Data supplied section start

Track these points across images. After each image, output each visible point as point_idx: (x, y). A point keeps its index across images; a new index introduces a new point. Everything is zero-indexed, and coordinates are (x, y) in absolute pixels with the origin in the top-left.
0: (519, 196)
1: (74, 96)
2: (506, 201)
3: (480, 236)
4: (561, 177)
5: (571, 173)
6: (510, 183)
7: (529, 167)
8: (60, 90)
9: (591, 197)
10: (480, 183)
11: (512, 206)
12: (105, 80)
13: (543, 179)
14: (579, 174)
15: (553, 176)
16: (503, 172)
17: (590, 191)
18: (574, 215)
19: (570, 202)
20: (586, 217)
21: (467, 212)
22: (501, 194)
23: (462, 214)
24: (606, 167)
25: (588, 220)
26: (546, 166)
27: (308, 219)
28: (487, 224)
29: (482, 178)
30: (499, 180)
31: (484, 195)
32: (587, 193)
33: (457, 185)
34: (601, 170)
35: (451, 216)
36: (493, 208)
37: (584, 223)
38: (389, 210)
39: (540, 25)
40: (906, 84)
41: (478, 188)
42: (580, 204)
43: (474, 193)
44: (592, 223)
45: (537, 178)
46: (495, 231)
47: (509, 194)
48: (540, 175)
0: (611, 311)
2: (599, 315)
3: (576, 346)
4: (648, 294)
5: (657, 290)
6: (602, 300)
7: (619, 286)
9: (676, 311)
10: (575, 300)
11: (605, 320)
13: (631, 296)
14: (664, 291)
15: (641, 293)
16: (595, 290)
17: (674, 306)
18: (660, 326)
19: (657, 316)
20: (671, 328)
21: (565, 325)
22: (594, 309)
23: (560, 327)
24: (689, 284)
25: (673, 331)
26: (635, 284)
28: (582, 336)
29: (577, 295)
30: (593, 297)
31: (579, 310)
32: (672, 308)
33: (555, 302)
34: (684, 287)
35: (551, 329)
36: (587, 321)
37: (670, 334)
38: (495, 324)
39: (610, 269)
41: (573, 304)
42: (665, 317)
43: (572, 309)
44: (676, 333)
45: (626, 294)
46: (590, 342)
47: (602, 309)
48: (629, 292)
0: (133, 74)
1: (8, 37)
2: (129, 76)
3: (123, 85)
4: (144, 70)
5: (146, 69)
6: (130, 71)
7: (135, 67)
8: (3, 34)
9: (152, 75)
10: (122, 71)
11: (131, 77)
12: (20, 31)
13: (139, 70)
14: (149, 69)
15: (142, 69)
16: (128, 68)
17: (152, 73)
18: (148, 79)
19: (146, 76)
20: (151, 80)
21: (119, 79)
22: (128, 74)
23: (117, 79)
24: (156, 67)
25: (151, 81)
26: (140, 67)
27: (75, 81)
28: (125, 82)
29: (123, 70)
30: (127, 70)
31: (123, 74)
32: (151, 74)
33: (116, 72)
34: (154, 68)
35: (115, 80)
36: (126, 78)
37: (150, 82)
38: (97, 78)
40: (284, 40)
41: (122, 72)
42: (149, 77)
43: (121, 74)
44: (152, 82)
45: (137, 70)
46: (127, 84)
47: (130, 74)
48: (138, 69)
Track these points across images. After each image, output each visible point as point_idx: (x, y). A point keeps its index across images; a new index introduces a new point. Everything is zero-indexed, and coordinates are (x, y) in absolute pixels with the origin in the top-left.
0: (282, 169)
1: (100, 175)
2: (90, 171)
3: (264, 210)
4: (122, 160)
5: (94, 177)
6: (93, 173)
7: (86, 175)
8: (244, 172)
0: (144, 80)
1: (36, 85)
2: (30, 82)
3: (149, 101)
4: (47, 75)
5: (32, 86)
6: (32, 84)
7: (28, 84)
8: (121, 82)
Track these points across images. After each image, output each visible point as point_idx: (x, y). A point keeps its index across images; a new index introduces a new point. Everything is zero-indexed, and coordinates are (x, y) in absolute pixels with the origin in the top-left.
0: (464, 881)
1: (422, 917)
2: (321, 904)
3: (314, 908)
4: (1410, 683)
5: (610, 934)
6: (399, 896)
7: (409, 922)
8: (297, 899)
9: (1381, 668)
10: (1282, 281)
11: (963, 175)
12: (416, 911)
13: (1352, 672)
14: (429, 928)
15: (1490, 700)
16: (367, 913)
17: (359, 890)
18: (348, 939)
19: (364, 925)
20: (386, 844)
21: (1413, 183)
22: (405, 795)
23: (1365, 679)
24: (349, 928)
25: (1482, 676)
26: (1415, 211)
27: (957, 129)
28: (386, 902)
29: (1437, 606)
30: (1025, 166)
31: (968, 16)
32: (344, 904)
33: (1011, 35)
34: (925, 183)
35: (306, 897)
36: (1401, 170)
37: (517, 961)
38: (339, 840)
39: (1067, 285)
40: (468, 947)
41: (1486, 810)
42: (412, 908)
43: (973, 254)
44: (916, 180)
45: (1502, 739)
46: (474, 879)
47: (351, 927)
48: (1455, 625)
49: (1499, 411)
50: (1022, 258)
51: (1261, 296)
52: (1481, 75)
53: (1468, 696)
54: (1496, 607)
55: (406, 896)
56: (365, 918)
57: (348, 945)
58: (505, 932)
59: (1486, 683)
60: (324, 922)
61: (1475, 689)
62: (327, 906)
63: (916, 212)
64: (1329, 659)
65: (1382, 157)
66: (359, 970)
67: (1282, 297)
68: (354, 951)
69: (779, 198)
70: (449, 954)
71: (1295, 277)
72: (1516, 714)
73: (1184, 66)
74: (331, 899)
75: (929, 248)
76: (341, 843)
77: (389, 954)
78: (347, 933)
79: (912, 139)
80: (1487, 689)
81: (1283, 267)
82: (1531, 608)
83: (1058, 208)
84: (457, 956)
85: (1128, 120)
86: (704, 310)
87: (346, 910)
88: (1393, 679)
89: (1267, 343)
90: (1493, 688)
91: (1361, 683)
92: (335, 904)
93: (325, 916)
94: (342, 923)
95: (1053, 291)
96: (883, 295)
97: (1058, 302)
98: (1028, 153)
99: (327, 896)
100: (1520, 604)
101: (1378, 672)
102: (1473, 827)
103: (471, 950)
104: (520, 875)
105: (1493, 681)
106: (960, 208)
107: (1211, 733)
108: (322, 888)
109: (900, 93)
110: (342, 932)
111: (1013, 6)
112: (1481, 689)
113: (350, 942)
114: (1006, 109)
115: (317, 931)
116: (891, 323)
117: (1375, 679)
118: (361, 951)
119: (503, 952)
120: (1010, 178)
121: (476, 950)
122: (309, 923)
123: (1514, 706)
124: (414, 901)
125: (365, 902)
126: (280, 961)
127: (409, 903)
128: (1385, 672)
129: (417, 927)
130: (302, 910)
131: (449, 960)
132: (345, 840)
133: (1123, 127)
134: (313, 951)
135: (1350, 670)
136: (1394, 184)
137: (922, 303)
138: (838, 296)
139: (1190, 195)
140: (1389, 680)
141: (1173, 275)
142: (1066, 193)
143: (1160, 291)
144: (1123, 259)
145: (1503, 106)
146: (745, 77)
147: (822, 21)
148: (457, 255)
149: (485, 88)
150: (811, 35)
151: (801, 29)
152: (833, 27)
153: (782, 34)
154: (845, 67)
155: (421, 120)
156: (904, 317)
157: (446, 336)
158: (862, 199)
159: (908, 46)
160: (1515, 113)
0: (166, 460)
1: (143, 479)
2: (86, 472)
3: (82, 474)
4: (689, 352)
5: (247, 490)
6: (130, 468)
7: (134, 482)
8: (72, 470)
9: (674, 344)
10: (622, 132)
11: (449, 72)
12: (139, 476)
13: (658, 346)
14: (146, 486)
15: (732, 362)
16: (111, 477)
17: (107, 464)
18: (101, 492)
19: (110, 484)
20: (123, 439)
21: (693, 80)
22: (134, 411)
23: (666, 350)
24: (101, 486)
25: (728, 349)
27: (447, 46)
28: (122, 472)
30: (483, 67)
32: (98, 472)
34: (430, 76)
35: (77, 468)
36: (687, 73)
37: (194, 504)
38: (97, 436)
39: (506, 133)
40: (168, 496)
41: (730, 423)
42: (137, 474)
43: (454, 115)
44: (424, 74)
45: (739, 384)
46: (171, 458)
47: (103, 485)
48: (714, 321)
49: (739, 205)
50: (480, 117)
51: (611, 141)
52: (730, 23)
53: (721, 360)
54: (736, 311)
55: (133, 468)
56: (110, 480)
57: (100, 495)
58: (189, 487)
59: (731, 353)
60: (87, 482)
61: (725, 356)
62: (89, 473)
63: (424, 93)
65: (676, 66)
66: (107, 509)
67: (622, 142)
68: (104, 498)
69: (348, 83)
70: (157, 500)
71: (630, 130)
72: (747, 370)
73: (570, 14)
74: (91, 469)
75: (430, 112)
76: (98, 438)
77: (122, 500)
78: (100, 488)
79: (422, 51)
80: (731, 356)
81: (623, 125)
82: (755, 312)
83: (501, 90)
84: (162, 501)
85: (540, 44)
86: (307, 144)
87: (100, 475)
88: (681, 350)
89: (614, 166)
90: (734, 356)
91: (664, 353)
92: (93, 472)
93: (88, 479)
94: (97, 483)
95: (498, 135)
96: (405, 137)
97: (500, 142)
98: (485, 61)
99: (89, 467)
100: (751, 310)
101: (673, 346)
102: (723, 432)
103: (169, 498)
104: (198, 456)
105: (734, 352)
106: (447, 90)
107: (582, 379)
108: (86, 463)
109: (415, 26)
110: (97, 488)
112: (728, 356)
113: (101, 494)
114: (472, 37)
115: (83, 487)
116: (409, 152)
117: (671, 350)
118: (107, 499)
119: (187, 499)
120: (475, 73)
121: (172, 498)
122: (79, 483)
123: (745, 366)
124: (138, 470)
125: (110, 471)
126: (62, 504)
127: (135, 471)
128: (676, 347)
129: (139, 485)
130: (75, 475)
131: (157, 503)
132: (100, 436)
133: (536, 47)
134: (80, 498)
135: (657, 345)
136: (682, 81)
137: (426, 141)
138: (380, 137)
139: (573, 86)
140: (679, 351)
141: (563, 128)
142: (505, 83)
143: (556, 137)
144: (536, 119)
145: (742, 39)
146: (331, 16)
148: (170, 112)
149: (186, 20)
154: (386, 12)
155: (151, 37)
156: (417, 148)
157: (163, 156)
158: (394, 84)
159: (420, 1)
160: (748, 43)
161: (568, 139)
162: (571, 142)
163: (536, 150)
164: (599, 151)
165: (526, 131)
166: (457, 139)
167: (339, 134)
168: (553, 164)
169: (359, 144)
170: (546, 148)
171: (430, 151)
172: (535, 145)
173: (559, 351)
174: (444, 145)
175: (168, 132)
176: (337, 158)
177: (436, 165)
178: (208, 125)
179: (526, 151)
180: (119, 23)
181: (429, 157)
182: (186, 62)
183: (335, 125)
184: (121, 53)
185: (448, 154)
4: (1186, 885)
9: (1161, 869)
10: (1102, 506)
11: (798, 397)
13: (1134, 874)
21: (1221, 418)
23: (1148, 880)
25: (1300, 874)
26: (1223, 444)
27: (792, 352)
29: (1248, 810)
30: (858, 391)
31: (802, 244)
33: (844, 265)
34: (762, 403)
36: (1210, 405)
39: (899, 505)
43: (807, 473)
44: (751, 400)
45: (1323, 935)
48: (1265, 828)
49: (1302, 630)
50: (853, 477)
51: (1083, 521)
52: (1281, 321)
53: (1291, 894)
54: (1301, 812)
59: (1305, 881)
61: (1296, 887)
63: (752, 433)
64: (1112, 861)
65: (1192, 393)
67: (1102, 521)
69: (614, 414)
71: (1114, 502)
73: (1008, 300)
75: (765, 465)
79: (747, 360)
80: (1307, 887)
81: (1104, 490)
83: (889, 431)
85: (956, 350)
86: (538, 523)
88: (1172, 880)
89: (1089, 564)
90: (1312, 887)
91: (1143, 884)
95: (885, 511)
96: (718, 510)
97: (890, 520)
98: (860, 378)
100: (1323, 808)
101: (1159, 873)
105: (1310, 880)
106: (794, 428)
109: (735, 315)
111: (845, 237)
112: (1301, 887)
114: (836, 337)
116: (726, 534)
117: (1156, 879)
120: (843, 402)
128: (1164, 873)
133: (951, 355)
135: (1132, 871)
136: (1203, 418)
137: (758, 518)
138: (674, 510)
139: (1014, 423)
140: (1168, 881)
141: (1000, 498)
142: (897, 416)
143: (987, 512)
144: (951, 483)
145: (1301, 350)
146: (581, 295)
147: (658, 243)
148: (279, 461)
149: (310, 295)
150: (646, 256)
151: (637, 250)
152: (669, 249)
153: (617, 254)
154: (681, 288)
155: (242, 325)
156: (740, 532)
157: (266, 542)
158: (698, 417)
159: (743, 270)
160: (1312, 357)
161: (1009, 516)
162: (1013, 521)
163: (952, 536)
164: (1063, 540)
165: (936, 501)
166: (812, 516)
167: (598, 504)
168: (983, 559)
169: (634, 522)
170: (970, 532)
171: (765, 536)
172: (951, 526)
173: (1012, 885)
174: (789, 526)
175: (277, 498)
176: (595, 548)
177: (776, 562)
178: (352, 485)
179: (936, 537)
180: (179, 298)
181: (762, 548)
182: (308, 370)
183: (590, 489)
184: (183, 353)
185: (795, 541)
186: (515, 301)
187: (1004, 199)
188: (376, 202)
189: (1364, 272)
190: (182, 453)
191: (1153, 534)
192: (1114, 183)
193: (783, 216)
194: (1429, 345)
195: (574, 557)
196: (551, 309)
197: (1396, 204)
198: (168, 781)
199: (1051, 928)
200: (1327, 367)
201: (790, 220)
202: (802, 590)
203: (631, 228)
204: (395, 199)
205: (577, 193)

Data supplied section end

Restate word for word the entries above, starting at the line with "115: (317, 931)" and ending at the line with "133: (1123, 127)", inclusive, and no others.

115: (317, 931)
116: (891, 323)
117: (1375, 679)
118: (361, 951)
119: (503, 952)
120: (1010, 178)
121: (476, 950)
122: (309, 923)
123: (1514, 706)
124: (414, 901)
125: (365, 902)
126: (280, 961)
127: (409, 903)
128: (1385, 672)
129: (417, 927)
130: (302, 910)
131: (449, 960)
132: (345, 840)
133: (1123, 127)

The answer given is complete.